Perempuan bercadar nekat terobos Istana ditangkap Polisi (instagram.com/lovers_polri)
Pandangan saya tentang aksi yang terjadi di depan Istana, kalau kita lihat memang itulah dinamika dan fakta yang terjadi di Indonesia, bahwasanya masih ada kelompok atau individu yang terpikat oleh paham-paham bisa kita katakan ekstrem. Paham yang merasa negara ini belum pada relnya, paham yang merasa bahwa pemahaman dia harus dimasukkan dalam negara.
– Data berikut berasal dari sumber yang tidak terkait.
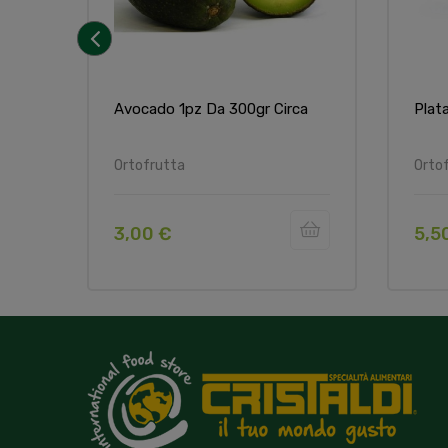
‹
Avocado 1pz Da 300gr Circa
Plat
Ortofrutta
Orto
3,00 €
5,5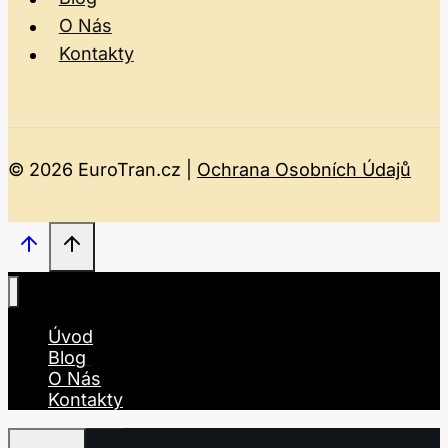
O Nás
Kontakty
© 2026 EuroTran.cz |
Ochrana Osobních Údajů
Úvod
Blog
O Nás
Kontakty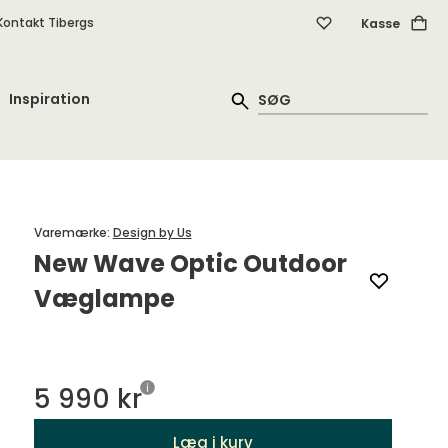
Kontakt Tibergs
Kasse
Inspiration
Varemærke
:
Design by Us
New Wave Optic Outdoor
Væglampe
5 990 kr
Læg i kurv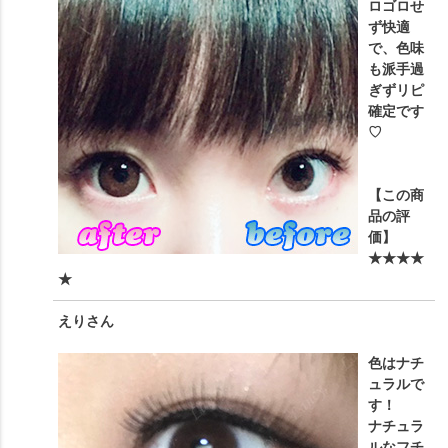
ロゴロせ
ず快適
で、色味
も派手過
ぎずリピ
確定です
♡
【この商
品の評
価】
★★★★
★
えり
さん
色はナチ
ュラルで
す！
ナチュラ
ルなフチ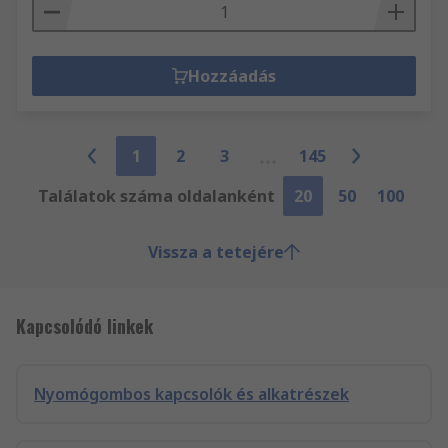
Hozzáadás
1
2
3
145
Találatok száma oldalanként
20
50
100
Vissza a tetejére
Kapcsolódó linkek
Nyomógombos kapcsolók és alkatrészek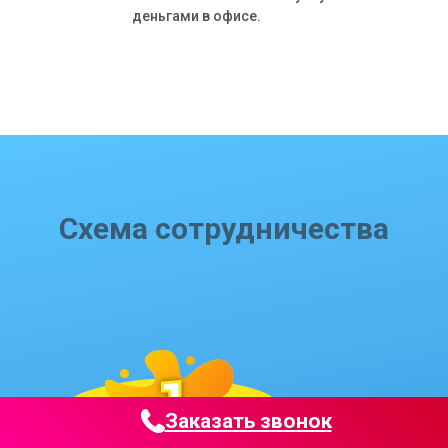
деньгами в офисе.
Схема сотрудничества
Заказать звонок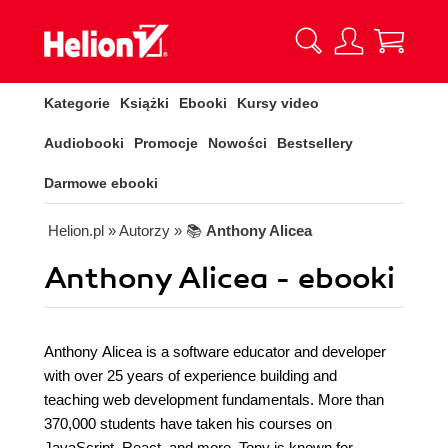
Kategorie
Książki
Ebooki
Kursy video
Audiobooki
Promocje
Nowości
Bestsellery
Darmowe ebooki
Helion.pl
» Autorzy
» 📚
Anthony Alicea
Anthony Alicea - ebooki
Anthony Alicea is a software educator and developer
with over 25 years of experience building and
teaching web development fundamentals. More than
370,000 students have taken his courses on
JavaScript, React, and more. Tony is known for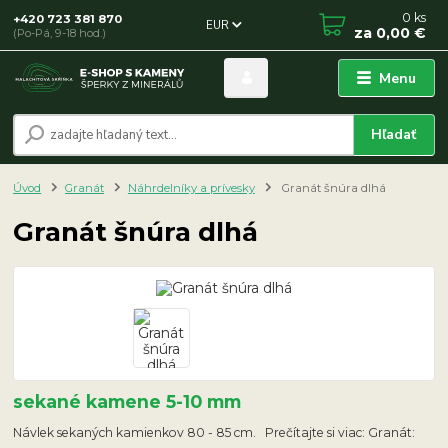
0
ks
+420 723 381 870
EUR
za
0,00 €
(Po-Pá, 9-18 hod.)
Menu
Hľadať
Úvod
Granát
Náhrdelníky a prívesky
Granát šnúra dlhá
Granát šnúra dlhá
sekané kamene 5-10 mm
Návlek sekaných kamienkov 80 - 85 cm. Prečítajte si viac: Granát: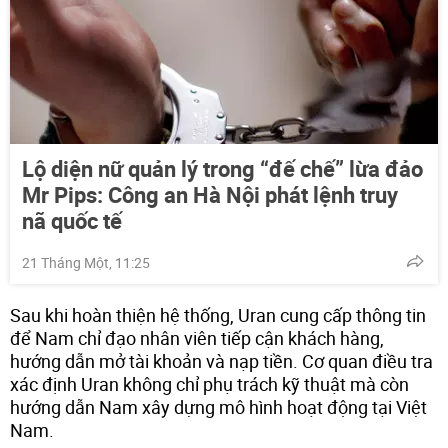
Lộ diện nữ quản lý trong “đế chế” lừa đảo
Mr Pips: Công an Hà Nội phát lệnh truy
nã quốc tế
21 Tháng Một, 11:25
Sau khi hoàn thiện hệ thống, Uran cung cấp thông tin
để Nam chỉ đạo nhân viên tiếp cận khách hàng,
hướng dẫn mở tài khoản và nạp tiền. Cơ quan điều tra
xác định Uran không chỉ phụ trách kỹ thuật mà còn
hướng dẫn Nam xây dựng mô hình hoạt động tại Việt
Nam.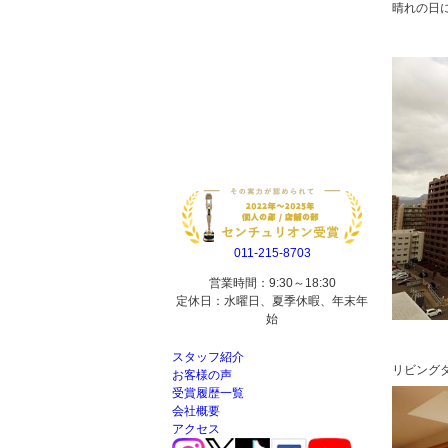
晴れの日
011-215-8703
営業時間：9:30～18:30
定休日：水曜日、夏季休暇、年末年
始
スタッフ紹介
リビングダ
お客様の声
受賞履歴一覧
会社概要
アクセス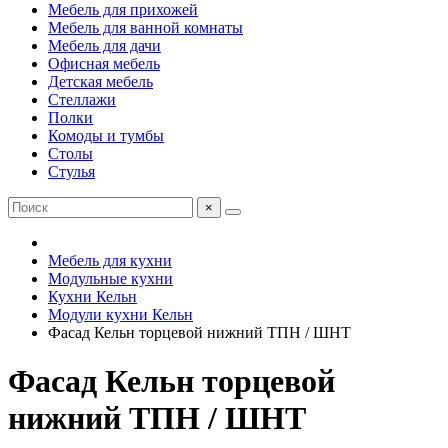
Мебель для прихожей
Мебель для ванной комнаты
Мебель для дачи
Офисная мебель
Детская мебель
Стеллажи
Полки
Комоды и тумбы
Столы
Стулья
×
Мебель для кухни
Модульные кухни
Кухни Кельн
Модули кухни Кельн
Фасад Кельн торцевой нижний ТПН / ШНТ
Фасад Кельн торцевой
нижний ТПН / ШНТ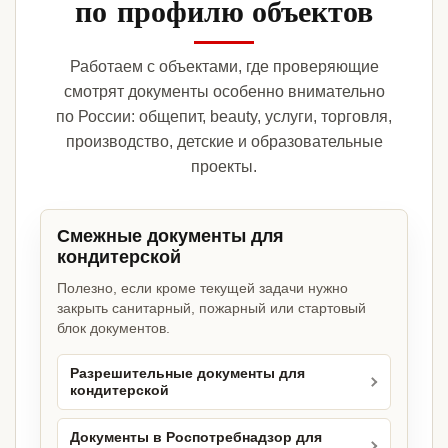
по профилю объектов
Работаем с объектами, где проверяющие
смотрят документы особенно внимательно
по России: общепит, beauty, услуги, торговля,
производство, детские и образовательные
проекты.
Смежные документы для
кондитерской
Полезно, если кроме текущей задачи нужно
закрыть санитарный, пожарный или стартовый
блок документов.
Разрешительные документы для
кондитерской
Документы в Роспотребнадзор для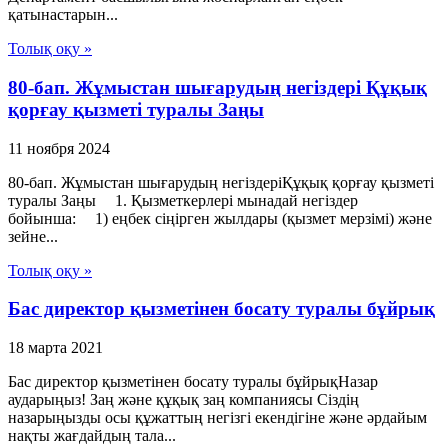
қатынастарын...
Толық оқу »
80-бап. Жұмыстан шығарудың негіздері Құқық
қорғау қызметі туралы Заңы
11 ноября 2024
80-бап. Жұмыстан шығарудың негіздеріҚұқық қорғау қызметі
туралы Заңы 1. Қызметкерлері мынадай негіздер
бойынша: 1) еңбек сіңірген жылдары (қызмет мерзімі) және
зейне...
Толық оқу »
Бас директор қызметінен босату туралы бұйрық
18 марта 2021
Бас директор қызметінен босату туралы бұйрықНазар
аударыңыз! Заң және құқық заң компаниясы Сіздің
назарыңызды осы құжаттың негізгі екендігіне және әрдайым
нақты жағдайдың тала...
Padahal, kita tahu Indonesia sudah dalam posisi hari ini, darul ahdi wa syahadah, dan berbagai negara yang sudah sepakat dengan Pancasila.
Nah, ini yang menurut saya juga perlu kita lihat sebagai salah satu hal yang krusial, dewasa ini karena ternyata pelaku perempuan menjadi tren selama 10 tahun belakangan. Selain itu, juga pelaku perempuan yang melakukan aksi sendiri juga melakukan tren belakang, lone wolf.
Ini yang menurut saya menarik untuk kita lihat, dan itu terkait dengan rilis beberapa lembaga ternyata itu memiliki relasi dengan kelompok-kelompok yang bisa kita katakan negara Islam Indonesia, dan beberapa yang lain dan perilaku media sosialnya mengarah pada kelompok tersebut, mengikuti kelompok-kelompok yang mengusung ide khilafah.
Menurut saya, ada satu hal yang perlu kita perhatikan selain tadi perempuan, lone wolf, adalah bagaimana seseorang tersebut terlibat dalam aksi terorisme yang itu juga dipengaruhi dari pola dia dalam bermedia sosial, dan ini menjadi krusial bagi kita semua. Karena selain kelompok bisnis menurut saya, salah satu kelompok yang juga sangat adaptif dengan revolusi perkembangan 4.0 adalah kelompok ekstrem.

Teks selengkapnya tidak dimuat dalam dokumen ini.